The Royal Bank of Scotland (RBS) is hoping to benefit from users' distrust of spending online by routing ecommerce payment requests directly through its own network.
The bank says its UK-focused payment service, Roynet Direct, provides a secure payment gateway for business-to-consumer retailers. Rather than payments being handled by the retailer's website, requests are routed directly through RBS's network at its Edinburgh headquarters.
RBS said it has clients ranging from car sales sites to flower sellers for the system which was launched last week.
"We saw a need for merchants who want to trade on the internet and have a bank name associated with the payments. There is a great deal of consumer comfort by association to the bank," said Rob Jamieson, head of technology for channel development at RBS.
Researcher IDC claimed in a recent survey that one in five people won't shop online because of security fears.
Jamieson explained that upon arrival at the virtual checkout, the online shopper is taken to the RBS payment page on the bank's network. The bank authenticates the card details and confirms payment to the retailer. The customer is then returned to the retailer's website.
The software, co-developed by online transaction firm QSI Payments, ensures a cardholder's details are re-routed directly to the bank during internet trading via a secure, authentication-based payment system.

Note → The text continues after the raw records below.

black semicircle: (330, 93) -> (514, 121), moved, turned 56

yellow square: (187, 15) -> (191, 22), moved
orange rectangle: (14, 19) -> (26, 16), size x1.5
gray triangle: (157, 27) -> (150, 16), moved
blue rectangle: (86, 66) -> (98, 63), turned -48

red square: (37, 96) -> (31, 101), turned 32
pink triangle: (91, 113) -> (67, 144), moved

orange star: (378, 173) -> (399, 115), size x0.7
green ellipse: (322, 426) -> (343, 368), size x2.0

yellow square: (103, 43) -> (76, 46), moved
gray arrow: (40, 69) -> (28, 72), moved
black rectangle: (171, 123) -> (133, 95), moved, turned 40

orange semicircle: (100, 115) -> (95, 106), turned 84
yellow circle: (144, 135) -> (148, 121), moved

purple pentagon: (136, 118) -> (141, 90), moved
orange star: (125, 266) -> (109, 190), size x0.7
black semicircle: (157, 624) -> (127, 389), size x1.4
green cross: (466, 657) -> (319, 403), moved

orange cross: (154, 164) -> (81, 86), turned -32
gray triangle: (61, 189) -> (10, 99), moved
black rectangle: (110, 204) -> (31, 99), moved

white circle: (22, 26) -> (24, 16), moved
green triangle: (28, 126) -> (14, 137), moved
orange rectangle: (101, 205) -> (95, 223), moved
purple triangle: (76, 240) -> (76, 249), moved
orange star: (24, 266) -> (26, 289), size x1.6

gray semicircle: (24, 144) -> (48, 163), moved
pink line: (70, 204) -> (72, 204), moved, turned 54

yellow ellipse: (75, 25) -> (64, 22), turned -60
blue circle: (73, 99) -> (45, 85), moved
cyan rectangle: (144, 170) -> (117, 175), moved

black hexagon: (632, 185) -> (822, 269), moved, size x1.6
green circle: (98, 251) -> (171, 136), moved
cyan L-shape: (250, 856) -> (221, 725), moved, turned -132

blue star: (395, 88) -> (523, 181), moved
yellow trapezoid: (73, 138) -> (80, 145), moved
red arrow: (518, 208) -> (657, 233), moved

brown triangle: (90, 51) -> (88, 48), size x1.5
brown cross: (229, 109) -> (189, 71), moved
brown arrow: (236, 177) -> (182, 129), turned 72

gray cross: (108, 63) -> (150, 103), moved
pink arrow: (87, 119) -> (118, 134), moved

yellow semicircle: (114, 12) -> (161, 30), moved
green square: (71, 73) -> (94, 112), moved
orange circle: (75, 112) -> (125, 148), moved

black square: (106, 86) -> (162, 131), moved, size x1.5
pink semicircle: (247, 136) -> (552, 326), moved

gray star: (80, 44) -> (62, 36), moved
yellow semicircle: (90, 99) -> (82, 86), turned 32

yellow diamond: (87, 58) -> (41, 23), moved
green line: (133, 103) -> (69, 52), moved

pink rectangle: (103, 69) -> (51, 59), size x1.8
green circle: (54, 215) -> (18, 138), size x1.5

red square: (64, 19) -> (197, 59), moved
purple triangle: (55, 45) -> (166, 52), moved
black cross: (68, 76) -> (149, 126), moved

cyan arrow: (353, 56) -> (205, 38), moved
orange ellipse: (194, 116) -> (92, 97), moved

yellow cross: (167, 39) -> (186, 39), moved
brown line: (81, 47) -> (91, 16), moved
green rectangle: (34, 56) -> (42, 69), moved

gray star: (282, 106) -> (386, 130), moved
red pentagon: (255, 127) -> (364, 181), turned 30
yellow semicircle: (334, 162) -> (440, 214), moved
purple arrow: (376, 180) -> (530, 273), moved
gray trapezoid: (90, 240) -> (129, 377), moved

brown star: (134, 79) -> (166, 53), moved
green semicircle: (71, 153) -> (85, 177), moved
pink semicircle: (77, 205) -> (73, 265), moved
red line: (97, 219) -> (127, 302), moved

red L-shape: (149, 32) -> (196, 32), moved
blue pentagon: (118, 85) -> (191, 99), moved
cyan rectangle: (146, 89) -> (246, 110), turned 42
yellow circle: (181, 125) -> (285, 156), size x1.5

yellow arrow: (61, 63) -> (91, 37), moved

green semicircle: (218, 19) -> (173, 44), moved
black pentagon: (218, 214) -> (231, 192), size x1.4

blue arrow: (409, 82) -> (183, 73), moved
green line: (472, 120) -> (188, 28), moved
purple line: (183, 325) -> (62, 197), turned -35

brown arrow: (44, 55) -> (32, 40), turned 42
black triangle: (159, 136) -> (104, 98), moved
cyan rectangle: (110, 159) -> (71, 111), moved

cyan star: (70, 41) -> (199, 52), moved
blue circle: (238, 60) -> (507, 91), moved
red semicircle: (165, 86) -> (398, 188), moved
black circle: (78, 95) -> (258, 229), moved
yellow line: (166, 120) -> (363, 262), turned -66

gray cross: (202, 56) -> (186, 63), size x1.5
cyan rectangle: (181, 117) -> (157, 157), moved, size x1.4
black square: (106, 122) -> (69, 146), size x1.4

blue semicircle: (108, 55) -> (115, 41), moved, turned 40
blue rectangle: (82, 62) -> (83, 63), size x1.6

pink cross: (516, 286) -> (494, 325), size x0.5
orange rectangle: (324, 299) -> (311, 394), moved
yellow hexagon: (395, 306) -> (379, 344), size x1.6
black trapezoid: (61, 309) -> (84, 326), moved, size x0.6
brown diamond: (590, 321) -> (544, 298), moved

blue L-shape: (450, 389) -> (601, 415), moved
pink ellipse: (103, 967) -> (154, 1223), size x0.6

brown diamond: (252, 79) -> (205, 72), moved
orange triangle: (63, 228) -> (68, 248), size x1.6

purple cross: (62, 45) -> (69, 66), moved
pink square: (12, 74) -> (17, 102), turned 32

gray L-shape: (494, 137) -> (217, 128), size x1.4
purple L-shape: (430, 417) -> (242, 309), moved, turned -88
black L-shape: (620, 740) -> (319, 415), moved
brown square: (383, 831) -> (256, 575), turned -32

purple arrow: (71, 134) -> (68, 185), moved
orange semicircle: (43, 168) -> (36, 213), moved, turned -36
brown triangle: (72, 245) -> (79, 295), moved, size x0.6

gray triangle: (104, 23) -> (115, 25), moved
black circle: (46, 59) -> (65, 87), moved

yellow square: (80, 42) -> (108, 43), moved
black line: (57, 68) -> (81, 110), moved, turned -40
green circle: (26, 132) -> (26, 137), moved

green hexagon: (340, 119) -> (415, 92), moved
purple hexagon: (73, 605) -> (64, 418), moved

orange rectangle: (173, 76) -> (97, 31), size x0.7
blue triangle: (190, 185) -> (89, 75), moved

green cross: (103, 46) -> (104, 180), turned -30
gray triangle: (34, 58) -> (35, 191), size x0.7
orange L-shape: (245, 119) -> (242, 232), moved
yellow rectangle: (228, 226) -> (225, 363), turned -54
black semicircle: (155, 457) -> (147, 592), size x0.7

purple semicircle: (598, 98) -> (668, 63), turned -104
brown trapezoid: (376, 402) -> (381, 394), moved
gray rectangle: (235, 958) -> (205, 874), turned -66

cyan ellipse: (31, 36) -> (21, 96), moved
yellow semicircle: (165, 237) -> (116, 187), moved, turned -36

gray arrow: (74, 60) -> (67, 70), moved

"Without payments there is no commerce in ecommerce. Our architecture addresses the scepticism towards existing epayment processes pervading the marketplace today," said Keith Monaghan, vice-president of European operations at QSI.
The QSI software supports a variety of payment types from credit and debit cards to loyalty schemes, on devices from PCs to cash machines, and in any environment from websites to call centres. Other companies evaluating QSI's software are HSBC and Mastercard.